Jony Ive. Sir Jony Ive. Apple's king of design, as I've called him, has a brand new and ever so nifty title: Chief Design Officer. It's a brand new position created just for him, and it comes with two new vice presidents in charge of industrial design and user interface who report directly to him.

Alan Dye is being promoted to Vice President of User Interface Design. He has been credited with playing a major roll in both the iOS 7 redesign and with the Apple Watch interface. Richard Howarth will be Apple's new Vice President of Industrial Design. His Apple bona fides include a little ol' thing called the iPhone.

The news comes to us via a wonderful story by Stephen Fry for UK newspaper The Telegraph about Apple, CEO Tim Cook, and Sir Jony. In it, Mr. Fry talks about visiting Apple Campus 2, how Sir Jony designed the "patio furniture" outside Apple's employee cafe, and how this promotion is intended to free Sir Jony from the tedium of management.

Alan Dye will now be VP of User Interface Design

From the piece:

When I catch up with Ive alone, I ask him why he has seemingly relinquished the two departments that had been so successfully under his control. “Well, I’m still in charge of both,” he says, “I am called Chief Design Officer. Having Alan and Richard in place frees me up from some of the administrative and management work which isn’t … which isn’t …”

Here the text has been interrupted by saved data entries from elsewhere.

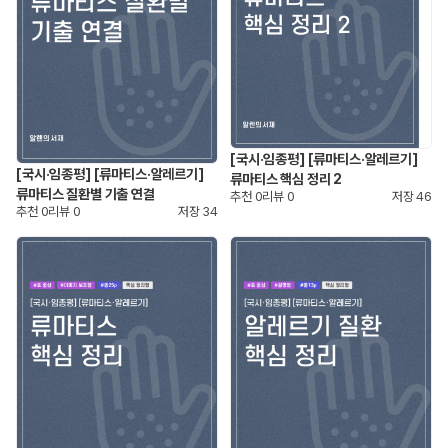
[국시·임종평] [류마티스·알레르기]
[국시·임종평] [류마티스·알레르기]
류마티스 핵심 정리 2
류마티스 질환별 기출 연결
추천
0
리뷰
0
저장
46
추천
0
리뷰
0
저장
34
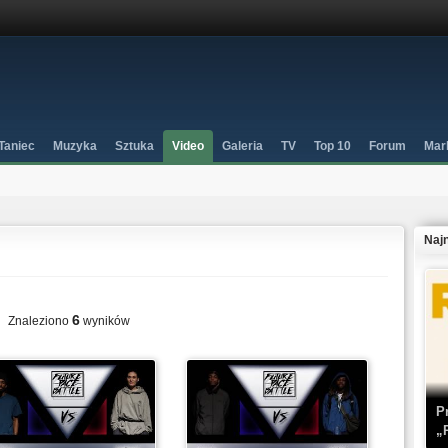
Taniec
Muzyka
Sztuka
Video
Galeria
TV
Top 10
Forum
Mar
Naj
6
Znaleziono
wyników
P
„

“Which isn’t what you were put on this planet to do?”

“Exactly. Those two are as good as it gets. Richard was lead on the iPhone from the start. He saw it all the way through from prototypes to the first model we released. Alan has a genius for human interface design. So much of the Apple Watch’s operating system came from him. With those two in place I can ...”

I could feel him avoiding the phrase “blue sky thinking”... think more freely?”

“Yes!”

Yes, indeed. It seems a good move for Apple. As the company becomes ever-larger, there is too much even for the workaholics in the executive ranks to do everything themselves.

It's interesting that Apple, a company whose very fortunes are predicated on the primacy of design, is just now naming Sir Jony "Chief Design Officer." Johnson & Johnson, Philips Electronics, and even Pepsi (!!) started creating chief design officers in late 2014, and yet there's no way that would have happened with Apple showing the world how important design can be.

Once again, Apple wasn't the first to do something—create a CDO position—but once again Apple was the first company to get it right.

Apple's leadership page does not reflect the new titles or other changes as of this writing. According to 9to5Mac, Sir Jony won't officially hand off managerial duties to Messrs. Dye and Howarth until July 1.